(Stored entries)
=======

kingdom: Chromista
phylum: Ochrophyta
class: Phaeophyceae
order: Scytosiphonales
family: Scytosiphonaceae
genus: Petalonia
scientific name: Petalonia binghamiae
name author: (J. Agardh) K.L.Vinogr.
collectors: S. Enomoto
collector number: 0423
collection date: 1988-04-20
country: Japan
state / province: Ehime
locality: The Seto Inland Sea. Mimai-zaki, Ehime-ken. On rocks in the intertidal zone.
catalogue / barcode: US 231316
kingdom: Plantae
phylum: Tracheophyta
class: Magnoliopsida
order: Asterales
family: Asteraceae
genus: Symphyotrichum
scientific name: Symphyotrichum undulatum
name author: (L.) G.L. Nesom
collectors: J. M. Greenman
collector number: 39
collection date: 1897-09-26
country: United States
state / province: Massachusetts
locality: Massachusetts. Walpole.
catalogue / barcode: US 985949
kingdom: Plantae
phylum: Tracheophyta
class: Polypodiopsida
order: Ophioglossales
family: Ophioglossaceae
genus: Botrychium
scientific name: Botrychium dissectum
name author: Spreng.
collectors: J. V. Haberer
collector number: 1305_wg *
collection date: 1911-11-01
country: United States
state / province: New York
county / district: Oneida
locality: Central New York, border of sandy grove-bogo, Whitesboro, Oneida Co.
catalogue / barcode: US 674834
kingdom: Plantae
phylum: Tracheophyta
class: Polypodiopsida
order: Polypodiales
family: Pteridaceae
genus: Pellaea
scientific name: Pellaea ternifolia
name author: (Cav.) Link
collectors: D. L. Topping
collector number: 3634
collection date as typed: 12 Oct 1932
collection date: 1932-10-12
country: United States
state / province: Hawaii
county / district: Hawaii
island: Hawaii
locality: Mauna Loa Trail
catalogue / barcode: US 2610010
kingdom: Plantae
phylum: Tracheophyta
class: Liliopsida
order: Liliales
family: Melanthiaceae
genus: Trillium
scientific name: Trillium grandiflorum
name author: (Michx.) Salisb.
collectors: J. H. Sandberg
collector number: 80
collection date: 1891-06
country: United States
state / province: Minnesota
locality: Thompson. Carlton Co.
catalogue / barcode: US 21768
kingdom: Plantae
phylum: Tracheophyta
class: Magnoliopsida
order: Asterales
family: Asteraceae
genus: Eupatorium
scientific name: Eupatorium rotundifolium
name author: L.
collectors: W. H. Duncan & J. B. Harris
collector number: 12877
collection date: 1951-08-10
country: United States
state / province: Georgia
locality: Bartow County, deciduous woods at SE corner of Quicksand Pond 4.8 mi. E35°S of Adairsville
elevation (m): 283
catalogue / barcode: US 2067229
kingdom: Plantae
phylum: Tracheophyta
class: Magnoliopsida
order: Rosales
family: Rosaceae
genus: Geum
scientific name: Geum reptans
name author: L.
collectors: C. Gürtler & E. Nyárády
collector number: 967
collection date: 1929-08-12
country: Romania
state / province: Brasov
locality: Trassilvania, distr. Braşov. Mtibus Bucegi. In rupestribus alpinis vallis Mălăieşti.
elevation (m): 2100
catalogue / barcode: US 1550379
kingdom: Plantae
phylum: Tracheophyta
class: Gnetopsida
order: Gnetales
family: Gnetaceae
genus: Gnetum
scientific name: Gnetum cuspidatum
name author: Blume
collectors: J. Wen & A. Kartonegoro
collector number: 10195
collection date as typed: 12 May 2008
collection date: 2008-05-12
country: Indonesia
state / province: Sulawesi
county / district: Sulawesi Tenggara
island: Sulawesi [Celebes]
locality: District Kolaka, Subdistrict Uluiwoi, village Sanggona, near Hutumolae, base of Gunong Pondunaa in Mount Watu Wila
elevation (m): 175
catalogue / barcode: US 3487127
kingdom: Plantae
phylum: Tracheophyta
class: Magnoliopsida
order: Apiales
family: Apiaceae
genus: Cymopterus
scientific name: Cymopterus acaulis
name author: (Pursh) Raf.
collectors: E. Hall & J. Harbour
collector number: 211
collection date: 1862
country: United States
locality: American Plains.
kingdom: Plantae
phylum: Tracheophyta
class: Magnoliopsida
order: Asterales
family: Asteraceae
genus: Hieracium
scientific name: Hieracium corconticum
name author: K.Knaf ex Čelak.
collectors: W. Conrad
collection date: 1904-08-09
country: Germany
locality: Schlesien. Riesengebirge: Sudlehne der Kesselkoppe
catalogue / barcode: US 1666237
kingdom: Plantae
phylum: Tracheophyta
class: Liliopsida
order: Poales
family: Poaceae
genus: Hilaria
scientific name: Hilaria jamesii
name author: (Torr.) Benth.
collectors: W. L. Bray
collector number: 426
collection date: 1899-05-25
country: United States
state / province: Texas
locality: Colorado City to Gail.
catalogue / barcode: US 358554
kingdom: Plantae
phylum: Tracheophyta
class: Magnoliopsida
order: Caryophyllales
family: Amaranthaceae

=======

**Directive**
Copy out every one of the records above, word for word, with nothing changed or left out.

**Answer to this problem**
kingdom: Chromista
phylum: Ochrophyta
class: Phaeophyceae
order: Scytosiphonales
family: Scytosiphonaceae
genus: Petalonia
scientific name: Petalonia binghamiae
name author: (J. Agardh) K.L.Vinogr.
collectors: S. Enomoto
collector number: 0423
collection date: 1988-04-20
country: Japan
state / province: Ehime
locality: The Seto Inland Sea. Mimai-zaki, Ehime-ken. On rocks in the intertidal zone.
catalogue / barcode: US 231316
kingdom: Plantae
phylum: Tracheophyta
class: Magnoliopsida
order: Asterales
family: Asteraceae
genus: Symphyotrichum
scientific name: Symphyotrichum undulatum
name author: (L.) G.L. Nesom
collectors: J. M. Greenman
collector number: 39
collection date: 1897-09-26
country: United States
state / province: Massachusetts
locality: Massachusetts. Walpole.
catalogue / barcode: US 985949
kingdom: Plantae
phylum: Tracheophyta
class: Polypodiopsida
order: Ophioglossales
family: Ophioglossaceae
genus: Botrychium
scientific name: Botrychium dissectum
name author: Spreng.
collectors: J. V. Haberer
collector number: 1305_wg *
collection date: 1911-11-01
country: United States
state / province: New York
county / district: Oneida
locality: Central New York, border of sandy grove-bogo, Whitesboro, Oneida Co.
catalogue / barcode: US 674834
kingdom: Plantae
phylum: Tracheophyta
class: Polypodiopsida
order: Polypodiales
family: Pteridaceae
genus: Pellaea
scientific name: Pellaea ternifolia
name author: (Cav.) Link
collectors: D. L. Topping
collector number: 3634
collection date as typed: 12 Oct 1932
collection date: 1932-10-12
country: United States
state / province: Hawaii
county / district: Hawaii
island: Hawaii
locality: Mauna Loa Trail
catalogue / barcode: US 2610010
kingdom: Plantae
phylum: Tracheophyta
class: Liliopsida
order: Liliales
family: Melanthiaceae
genus: Trillium
scientific name: Trillium grandiflorum
name author: (Michx.) Salisb.
collectors: J. H. Sandberg
collector number: 80
collection date: 1891-06
country: United States
state / province: Minnesota
locality: Thompson. Carlton Co.
catalogue / barcode: US 21768
kingdom: Plantae
phylum: Tracheophyta
class: Magnoliopsida
order: Asterales
family: Asteraceae
genus: Eupatorium
scientific name: Eupatorium rotundifolium
name author: L.
collectors: W. H. Duncan & J. B. Harris
collector number: 12877
collection date: 1951-08-10
country: United States
state / province: Georgia
locality: Bartow County, deciduous woods at SE corner of Quicksand Pond 4.8 mi. E35°S of Adairsville
elevation (m): 283
catalogue / barcode: US 2067229
kingdom: Plantae
phylum: Tracheophyta
class: Magnoliopsida
order: Rosales
family: Rosaceae
genus: Geum
scientific name: Geum reptans
name author: L.
collectors: C. Gürtler & E. Nyárády
collector number: 967
collection date: 1929-08-12
country: Romania
state / province: Brasov
locality: Trassilvania, distr. Braşov. Mtibus Bucegi. In rupestribus alpinis vallis Mălăieşti.
elevation (m): 2100
catalogue / barcode: US 1550379
kingdom: Plantae
phylum: Tracheophyta
class: Gnetopsida
order: Gnetales
family: Gnetaceae
genus: Gnetum
scientific name: Gnetum cuspidatum
name author: Blume
collectors: J. Wen & A. Kartonegoro
collector number: 10195
collection date as typed: 12 May 2008
collection date: 2008-05-12
country: Indonesia
state / province: Sulawesi
county / district: Sulawesi Tenggara
island: Sulawesi [Celebes]
locality: District Kolaka, Subdistrict Uluiwoi, village Sanggona, near Hutumolae, base of Gunong Pondunaa in Mount Watu Wila
elevation (m): 175
catalogue / barcode: US 3487127
kingdom: Plantae
phylum: Tracheophyta
class: Magnoliopsida
order: Apiales
family: Apiaceae
genus: Cymopterus
scientific name: Cymopterus acaulis
name author: (Pursh) Raf.
collectors: E. Hall & J. Harbour
collector number: 211
collection date: 1862
country: United States
locality: American Plains.
kingdom: Plantae
phylum: Tracheophyta
class: Magnoliopsida
order: Asterales
family: Asteraceae
genus: Hieracium
scientific name: Hieracium corconticum
name author: K.Knaf ex Čelak.
collectors: W. Conrad
collection date: 1904-08-09
country: Germany
locality: Schlesien. Riesengebirge: Sudlehne der Kesselkoppe
catalogue / barcode: US 1666237
kingdom: Plantae
phylum: Tracheophyta
class: Liliopsida
order: Poales
family: Poaceae
genus: Hilaria
scientific name: Hilaria jamesii
name author: (Torr.) Benth.
collectors: W. L. Bray
collector number: 426
collection date: 1899-05-25
country: United States
state / province: Texas
locality: Colorado City to Gail.
catalogue / barcode: US 358554
kingdom: Plantae
phylum: Tracheophyta
class: Magnoliopsida
order: Caryophyllales
family: Amaranthaceae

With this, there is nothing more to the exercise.